Saved entries

>>

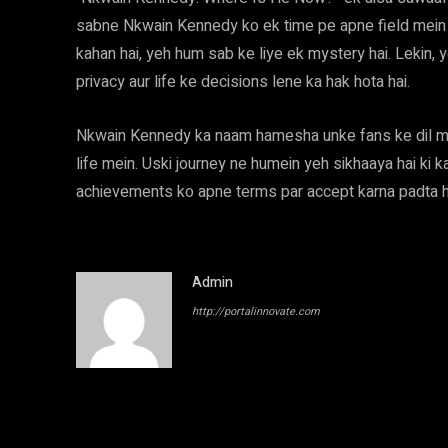
sabne Nkwain Kennedy ko ek time pe apne field mein k
kahan hai, yeh hum sab ke liye ek mystery hai. Lekin, y
privacy aur life ke decisions lene ka hak hota hai.
Nkwain Kennedy ka naam hamesha unke fans ke dil m
life mein. Uski journey ne humein yeh sikhaaya hai ki 
achievements ko apne terms par accept karna padta h
Admin
http://portalinnovate.com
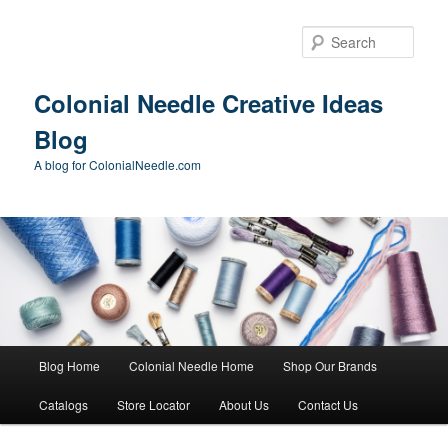
Skip
to
Sear
primary
content
Colonial Needle Creative Ideas
Blog
A blog for ColonialNeedle.com
Main
Blog Home
Colonial Needle Home
Shop Our Brands
menu
Catalogs
Store Locator
About Us
Contact Us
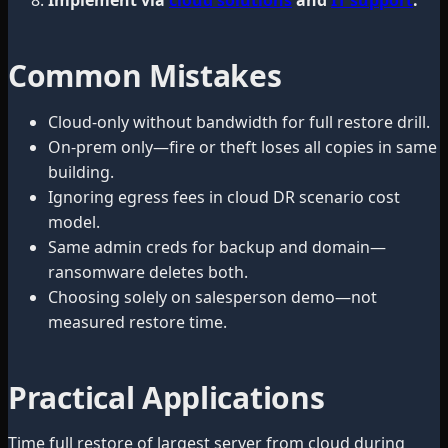
Common Mistakes
Cloud-only without bandwidth for full restore drill.
On-prem only—fire or theft loses all copies in same
building.
Ignoring egress fees in cloud DR scenario cost
model.
Same admin creds for backup and domain—
ransomware deletes both.
Choosing solely on salesperson demo—not
measured restore time.
Practical Applications
Time full restore of largest server from cloud during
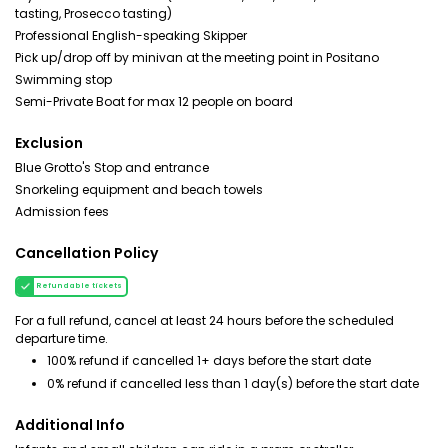
tasting, Prosecco tasting)
Professional English-speaking Skipper
Pick up/drop off by minivan at the meeting point in Positano
Swimming stop
Semi-Private Boat for max 12 people on board
Exclusion
Blue Grotto's Stop and entrance
Snorkeling equipment and beach towels
Admission fees
Cancellation Policy
Refundable tickets
For a full refund, cancel at least 24 hours before the scheduled
departure time.
100% refund if cancelled 1+ days before the start date
0% refund if cancelled less than 1 day(s) before the start date
Additional Info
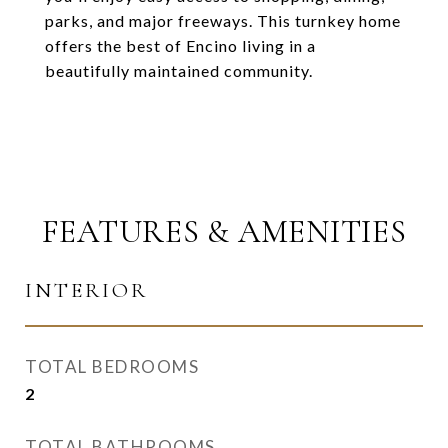
parks, and major freeways. This turnkey home
offers the best of Encino living in a
beautifully maintained community.
FEATURES & AMENITIES
INTERIOR
TOTAL BEDROOMS
2
TOTAL BATHROOMS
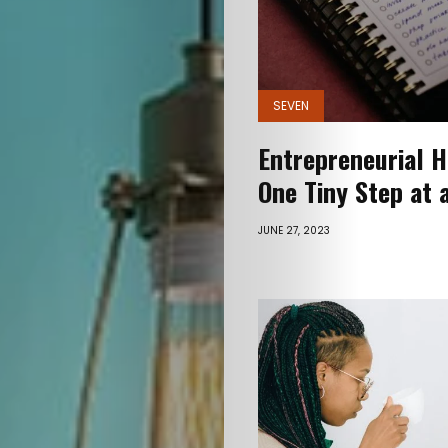
SEVEN
Entrepreneurial H
One Tiny Step at 
JUNE 27, 2023
Myself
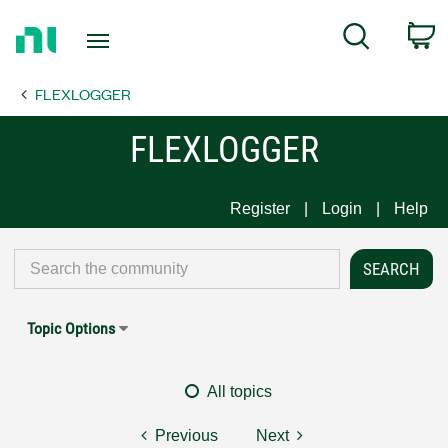
Return
C
Search
to
Home
FLEXLOGGER
Page
FLEXLOGGER
Register
Login
Help
Topic Options
All topics
Previous
Next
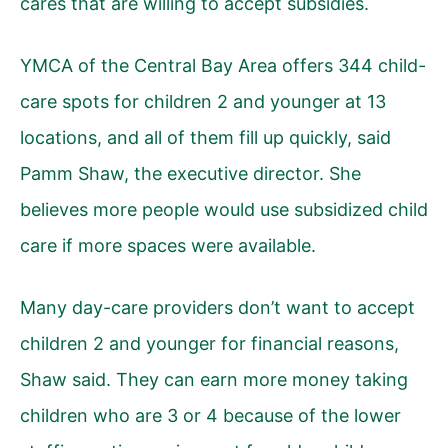
cares that are willing to accept subsidies.
YMCA of the Central Bay Area offers 344 child-
care spots for children 2 and younger at 13
locations, and all of them fill up quickly, said
Pamm Shaw, the executive director. She
believes more people would use subsidized child
care if more spaces were available.
Many day-care providers don’t want to accept
children 2 and younger for financial reasons,
Shaw said. They can earn more money taking
children who are 3 or 4 because of the lower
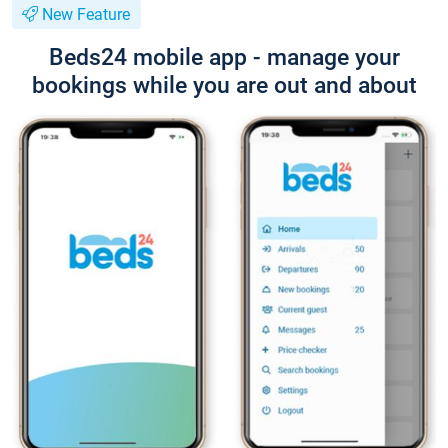
New Feature
Beds24 mobile app - manage your
bookings while you are out and about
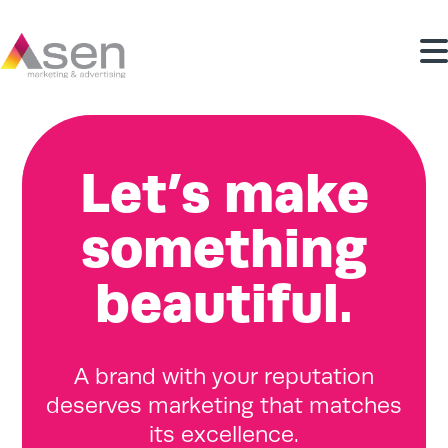
Let’s make
something
beautiful.
A brand with your reputation
deserves marketing that matches
its excellence.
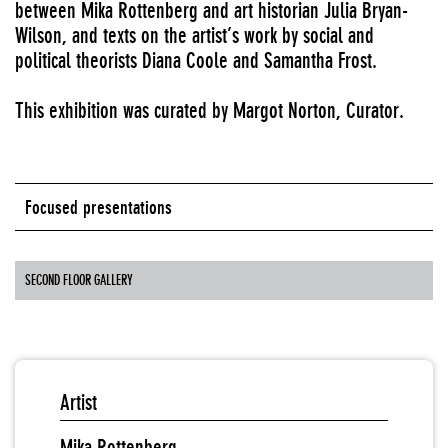
between Mika Rottenberg and art historian Julia Bryan-
Wilson, and texts on the artist’s work by social and
political theorists Diana Coole and Samantha Frost.
This exhibition was curated by Margot Norton, Curator.
Focused presentations
SECOND FLOOR GALLERY
Artist
Mika Rottenberg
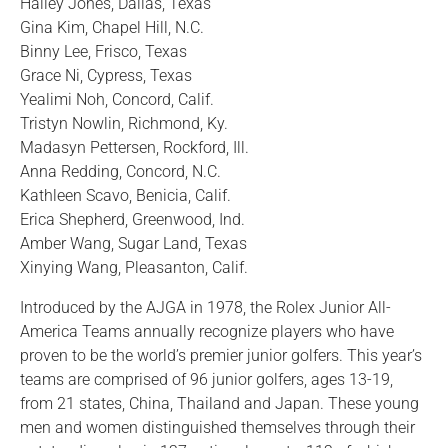
Hailey Jones, Dallas, Texas
Gina Kim, Chapel Hill, N.C.
Binny Lee, Frisco, Texas
Grace Ni, Cypress, Texas
Yealimi Noh, Concord, Calif.
Tristyn Nowlin, Richmond, Ky.
Madasyn Pettersen, Rockford, Ill.
Anna Redding, Concord, N.C.
Kathleen Scavo, Benicia, Calif.
Erica Shepherd, Greenwood, Ind.
Amber Wang, Sugar Land, Texas
Xinying Wang, Pleasanton, Calif.
Introduced by the AJGA in 1978, the Rolex Junior All-
America Teams annually recognize players who have
proven to be the world’s premier junior golfers. This year’s
teams are comprised of 96 junior golfers, ages 13-19,
from 21 states, China, Thailand and Japan. These young
men and women distinguished themselves through their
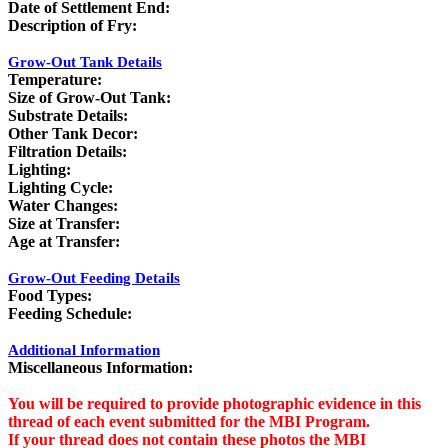
Date of Settlement End:
Description of Fry:
Grow-Out Tank Details
Temperature:
Size of Grow-Out Tank:
Substrate Details:
Other Tank Decor:
Filtration Details:
Lighting:
Lighting Cycle:
Water Changes:
Size at Transfer:
Age at Transfer:
Grow-Out Feeding Details
Food Types:
Feeding Schedule:
Additional Information
Miscellaneous Information:
You will be required to provide photographic evidence in this
thread of each event submitted for the MBI Program.
If your thread does not contain these photos the MBI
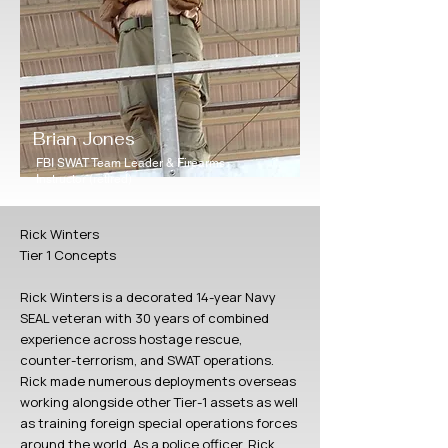
Brian Jones
FBI SWAT Team Leader & Firearms
Instructor (retired)
Rick Winters
Tier 1 Concepts
Rick Winters is a decorated 14-year Navy
SEAL veteran with 30 years of combined
experience across hostage rescue,
counter-terrorism, and SWAT operations.
Rick made numerous deployments overseas
working alongside other Tier-1 assets as well
as training foreign special operations forces
around the world. As a police officer, Rick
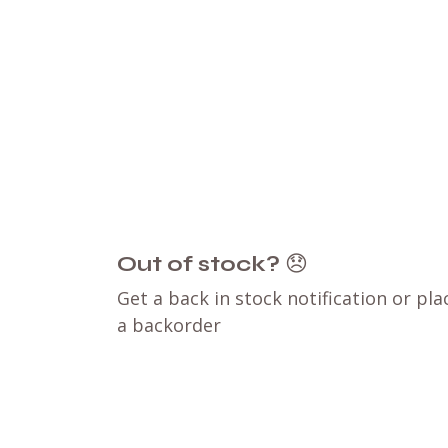
Out of stock?
😞
Get a back in stock notification or pla
a backorder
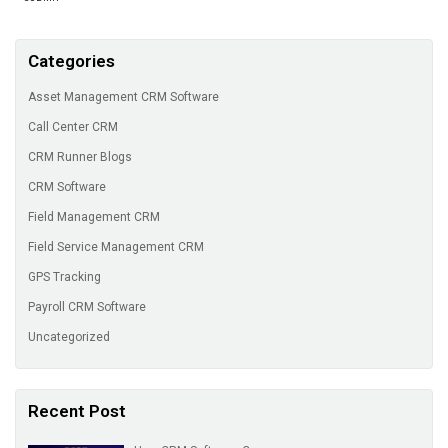
Categories
Asset Management CRM Software
Call Center CRM
CRM Runner Blogs
CRM Software
Field Management CRM
Field Service Management CRM
GPS Tracking
Payroll CRM Software
Uncategorized
Recent Post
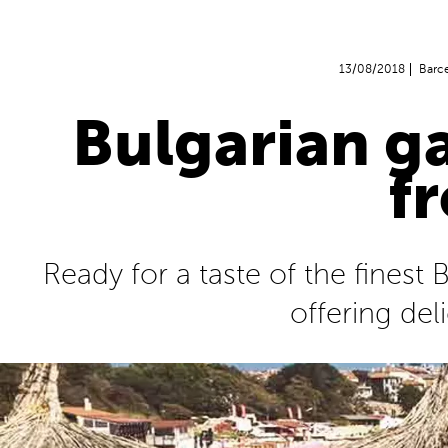
13/08/2018
Barc
Bulgarian g
f
Ready for a taste of the finest
offering del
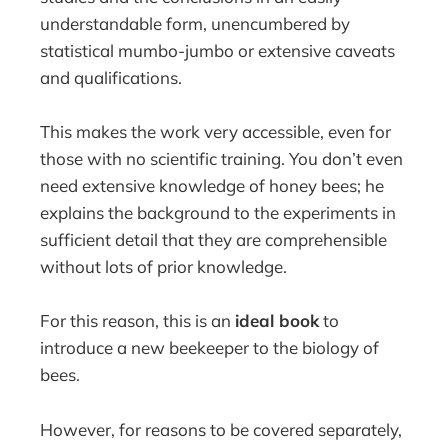
understandable form, unencumbered by
statistical mumbo-jumbo or extensive caveats
and qualifications.
This makes the work very accessible, even for
those with no scientific training. You don’t even
need extensive knowledge of honey bees; he
explains the background to the experiments in
sufficient detail that they are comprehensible
without lots of prior knowledge.
For this reason, this is an
ideal book
to
introduce a new beekeeper to the biology of
bees.
However, for reasons to be covered separately,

<<

Return all of the text in the saved entries above, reproduced line for line without any change, and omit the pictures.

sabne Nkwain Kennedy ko ek time pe apne field mein k
kahan hai, yeh hum sab ke liye ek mystery hai. Lekin, y
privacy aur life ke decisions lene ka hak hota hai.
Nkwain Kennedy ka naam hamesha unke fans ke dil m
life mein. Uski journey ne humein yeh sikhaaya hai ki 
achievements ko apne terms par accept karna padta h
Admin
http://portalinnovate.com
Skip
to
Sear
primary
content
Colonial Needle Creative Ideas
Blog
A blog for ColonialNeedle.com
Main
Blog Home
Colonial Needle Home
Shop Our Brands
menu
Catalogs
Store Locator
About Us
Contact Us
Common Mistakes
Cloud-only without bandwidth for full restore drill.
On-prem only—fire or theft loses all copies in same
building.
Ignoring egress fees in cloud DR scenario cost
model.
Same admin creds for backup and domain—
ransomware deletes both.
Choosing solely on salesperson demo—not
measured restore time.
Practical Applications
Time full restore of largest server from cloud during
tasting, Prosecco tasting)
Professional English-speaking Skipper
Pick up/drop off by minivan at the meeting point in Positano
Swimming stop
Semi-Private Boat for max 12 people on board
Exclusion
Blue Grotto's Stop and entrance
Snorkeling equipment and beach towels
Admission fees
Cancellation Policy
Refundable tickets
For a full refund, cancel at least 24 hours before the scheduled
departure time.
100% refund if cancelled 1+ days before the start date
0% refund if cancelled less than 1 day(s) before the start date
Additional Info
parks, and major freeways. This turnkey home
offers the best of Encino living in a
beautifully maintained community.
FEATURES & AMENITIES
INTERIOR
TOTAL BEDROOMS
2
TOTAL BATHROOMS
SEVEN
Entrepreneurial H
One Tiny Step at 
JUNE 27, 2023
Myself
Return
C
Search
to
Home
FLEXLOGGER
Page
FLEXLOGGER
Register
Login
Help
Topic Options
All topics
Previous
Next
cares that are willing to accept subsidies.
YMCA of the Central Bay Area offers 344 child-
care spots for children 2 and younger at 13
locations, and all of them fill up quickly, said
Pamm Shaw, the executive director. She
believes more people would use subsidized child
care if more spaces were available.
Many day-care providers don’t want to accept
children 2 and younger for financial reasons,
Shaw said. They can earn more money taking
children who are 3 or 4 because of the lower
New Feature
Beds24 mobile app - manage your
bookings while you are out and about
Let’s make
something
beautiful.
A brand with your reputation
deserves marketing that matches
its excellence.
between Mika Rottenberg and art historian Julia Bryan-
Wilson, and texts on the artist’s work by social and
political theorists Diana Coole and Samantha Frost.
This exhibition was curated by Margot Norton, Curator.
Focused presentations
SECOND FLOOR GALLERY
Artist
Mika Rottenberg
Hailey Jones, Dallas, Texas
Gina Kim, Chapel Hill, N.C.
Binny Lee, Frisco, Texas
Grace Ni, Cypress, Texas
Yealimi Noh, Concord, Calif.
Tristyn Nowlin, Richmond, Ky.
Madasyn Pettersen, Rockford, Ill.
Anna Redding, Concord, N.C.
Kathleen Scavo, Benicia, Calif.
Erica Shepherd, Greenwood, Ind.
Amber Wang, Sugar Land, Texas
Xinying Wang, Pleasanton, Calif.
Introduced by the AJGA in 1978, the Rolex Junior All-
America Teams annually recognize players who have
proven to be the world’s premier junior golfers. This year’s
teams are comprised of 96 junior golfers, ages 13-19,
from 21 states, China, Thailand and Japan. These young
men and women distinguished themselves through their
Date of Settlement End:
Description of Fry:
Grow-Out Tank Details
Temperature:
Size of Grow-Out Tank:
Substrate Details:
Other Tank Decor:
Filtration Details:
Lighting:
Lighting Cycle:
Water Changes:
Size at Transfer:
Age at Transfer:
Grow-Out Feeding Details
Food Types:
Feeding Schedule:
Additional Information
Miscellaneous Information:
You will be required to provide photographic evidence in this
thread of each event submitted for the MBI Program.
If your thread does not contain these photos the MBI
Brian Jones
FBI SWAT Team Leader & Firearms
Instructor (retired)
Rick Winters
Tier 1 Concepts
Rick Winters is a decorated 14-year Navy
SEAL veteran with 30 years of combined
experience across hostage rescue,
counter-terrorism, and SWAT operations.
Rick made numerous deployments overseas
working alongside other Tier-1 assets as well
as training foreign special operations forces
around the world. As a police officer, Rick
Out of stock?
😞
Get a back in stock notification or pla
a backorder
Categories
Asset Management CRM Software
Call Center CRM
CRM Runner Blogs
CRM Software
Field Management CRM
Field Service Management CRM
GPS Tracking
Payroll CRM Software
Uncategorized
Recent Post
13/08/2018
Barc
Bulgarian g
f
Ready for a taste of the finest
offering del
understandable form, unencumbered by
statistical mumbo-jumbo or extensive caveats
and qualifications.
This makes the work very accessible, even for
those with no scientific training. You don’t even
need extensive knowledge of honey bees; he
explains the background to the experiments in
sufficient detail that they are comprehensible
without lots of prior knowledge.
For this reason, this is an
ideal book
to
introduce a new beekeeper to the biology of
bees.
However, for reasons to be covered separately,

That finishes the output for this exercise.